Artists’ group hits painting of show biz celebrities with Pope Francis
The painting shows a likeness of Pope Francis being welcomed in a rural setting, most probably in the Philippines. But why the party of greeters resembling entertainment personalities and politicians?
“Salubong,” as the title of a 29×24 oil on canvas painting by popular artist Dante Hipolito goes, has gone viral in social media networking sites and has been reviled by a group of progressive painters and artists as a betrayal of the Pope’s message of “mercy and compassion” behind his visit to the country on Jan. 15-19.
“The painting contradicts the concept of realism as it shows nothing about the submerged reality of the nation’s agricultural workers,” Michael Beltran, chair of Kabataang Artista para sa Tunay na Kalayaan (Karatula), said in a statement.
It is “unreflective of the turmoil that many Filipinos experience in their social and economic lives,” Beltran said.
The Pope is depicted in the company of celebrities dressed up as farmers like actress and Batangas Gov. Vilma Santos, singer Gary Valenciano, movie stars Marian Rivera, Dingdong Dantes, Coco Martin and Kris Aquino, younger sister of President Aquino, and even Sen. Grace Poe.

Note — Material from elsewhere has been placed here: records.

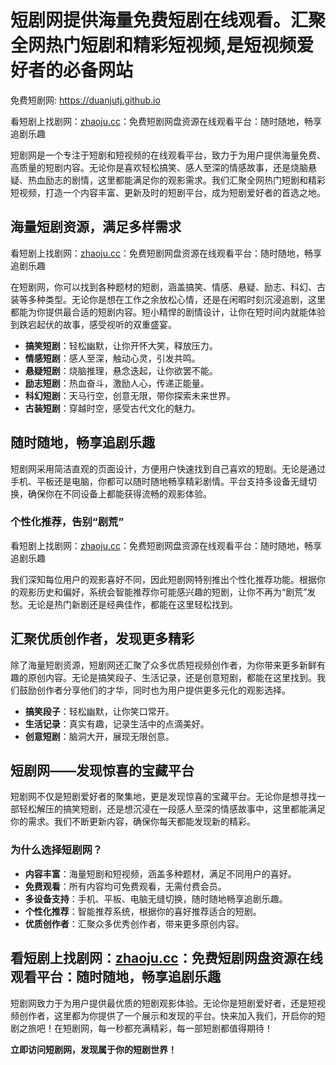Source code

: # 短剧网提供海量免费短剧在线观看。汇聚全网热门短剧和精彩短视频,是短视频爱好者的必备网站

免费短剧网: <https://duanjutj.github.io>

看短剧上找剧网：[zhaoju.cc](https://zhaoju.cc)：免费短剧网盘资源在线观看平台：随时随地，畅享追剧乐趣

短剧网是一个专注于短剧和短视频的在线观看平台，致力于为用户提供海量免费、高质量的短剧内容。无论你是喜欢轻松搞笑、感人至深的情感故事，还是烧脑悬疑、热血励志的剧情，这里都能满足你的观影需求。我们汇聚全网热门短剧和精彩短视频，打造一个内容丰富、更新及时的短剧平台，成为短剧爱好者的首选之地。

## 海量短剧资源，满足多样需求

看短剧上找剧网：[zhaoju.cc](https://zhaoju.cc)：免费短剧网盘资源在线观看平台：随时随地，畅享追剧乐趣

在短剧网，你可以找到各种题材的短剧，涵盖搞笑、情感、悬疑、励志、科幻、古装等多种类型。无论你是想在工作之余放松心情，还是在闲暇时刻沉浸追剧，这里都能为你提供最合适的短剧内容。短小精悍的剧情设计，让你在短时间内就能体验到跌宕起伏的故事，感受视听的双重盛宴。

- **搞笑短剧**：轻松幽默，让你开怀大笑，释放压力。
- **情感短剧**：感人至深，触动心灵，引发共鸣。
- **悬疑短剧**：烧脑推理，悬念迭起，让你欲罢不能。
- **励志短剧**：热血奋斗，激励人心，传递正能量。
- **科幻短剧**：天马行空，创意无限，带你探索未来世界。
- **古装短剧**：穿越时空，感受古代文化的魅力。
## 随时随地，畅享追剧乐趣

短剧网采用简洁直观的页面设计，方便用户快速找到自己喜欢的短剧。无论是通过手机、平板还是电脑，你都可以随时随地畅享精彩剧情。平台支持多设备无缝切换，确保你在不同设备上都能获得流畅的观影体验。

### 个性化推荐，告别“剧荒”

看短剧上找剧网：[zhaoju.cc](https://zhaoju.cc)：免费短剧网盘资源在线观看平台：随时随地，畅享追剧乐趣

我们深知每位用户的观影喜好不同，因此短剧网特别推出个性化推荐功能。根据你的观影历史和偏好，系统会智能推荐你可能感兴趣的短剧，让你不再为“剧荒”发愁。无论是热门新剧还是经典佳作，都能在这里轻松找到。

## 汇聚优质创作者，发现更多精彩

除了海量短剧资源，短剧网还汇聚了众多优质短视频创作者，为你带来更多新鲜有趣的原创内容。无论是搞笑段子、生活记录，还是创意短剧，都能在这里找到。我们鼓励创作者分享他们的才华，同时也为用户提供更多元化的观影选择。

- **搞笑段子**：轻松幽默，让你笑口常开。
- **生活记录**：真实有趣，记录生活中的点滴美好。
- **创意短剧**：脑洞大开，展现无限创意。
## 短剧网——发现惊喜的宝藏平台

短剧网不仅是短剧爱好者的聚集地，更是发现惊喜的宝藏平台。无论你是想寻找一部轻松解压的搞笑短剧，还是想沉浸在一段感人至深的情感故事中，这里都能满足你的需求。我们不断更新内容，确保你每天都能发现新的精彩。

### 为什么选择短剧网？

- **内容丰富**：海量短剧和短视频，涵盖多种题材，满足不同用户的喜好。
- **免费观看**：所有内容均可免费观看，无需付费会员。
- **多设备支持**：手机、平板、电脑无缝切换，随时随地畅享追剧乐趣。
- **个性化推荐**：智能推荐系统，根据你的喜好推荐适合的短剧。
- **优质创作者**：汇聚众多优秀创作者，带来更多原创内容。
## 看短剧上找剧网：[zhaoju.cc](https://zhaoju.cc)：免费短剧网盘资源在线观看平台：随时随地，畅享追剧乐趣

短剧网致力于为用户提供最优质的短剧观影体验。无论你是短剧爱好者，还是短视频创作者，这里都为你提供了一个展示和发现的平台。快来加入我们，开启你的短剧之旅吧！在短剧网，每一秒都充满精彩，每一部短剧都值得期待！

**立即访问短剧网，发现属于你的短剧世界！**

A photo of the painting, which was being spread on Facebook, was sourced from the official Facebook fan page of Marian Rivera. As of Monday afternoon, it had been shared 2,900 times.
“Seriously, Pope Francis would not surround himself with movie stars and politicians. And the fact that these ‘people’ (aka elite) are depicted as common laborers/farmers is laughable,” commented Facebook user Marie Ordinario Aucena.
But another user, Journey’s Orong, retorted: “May kanya kanya tayong paniniwala na hindi kailangang ipilit sa iba. Respect ang tawag dun. (We each have our own beliefs. Respect is what we call it) And this is a work of arts (sic), just appreciate.”
Beltran particularly took a pointed dig at the inclusion of Kris Aquino’s image. “Mockery strikes deeper with Kris Aquino, who benefits from the oppressed farmers at Hacienda Luisita.”
Karatula said the painting misrepresented the message and image of the country’s agricultural situation to the Pope.
“As artists, we have an unusual and remarkable opportunity to enjoin him in confronting the hardships we face hand in hand with the people and not its personalities,” Beltran said.
“Undoubtedly the Aquino administration would welcome such a painting as ‘Salubong’ as it omits the unpopular and unjust policies of his term,” he added.
He said it would be prudent to show the positive side of being a Filipino without neglecting the struggles that confront the people.
Karatula members, along with other artists based in Metro Manila, are planning to unveil a giant 50-foot-long mural to welcome the Pope and invite him to stand with the people against all forms of injustice.
“We hope the Pope’s visit will be a fruitful one. He was shown to be the most politically and culturally astute representative of the Church in recent years. We welcome him for his biases toward the poor and oppressed, and invite him to confront injustices alongside Filipinos,” Beltran said.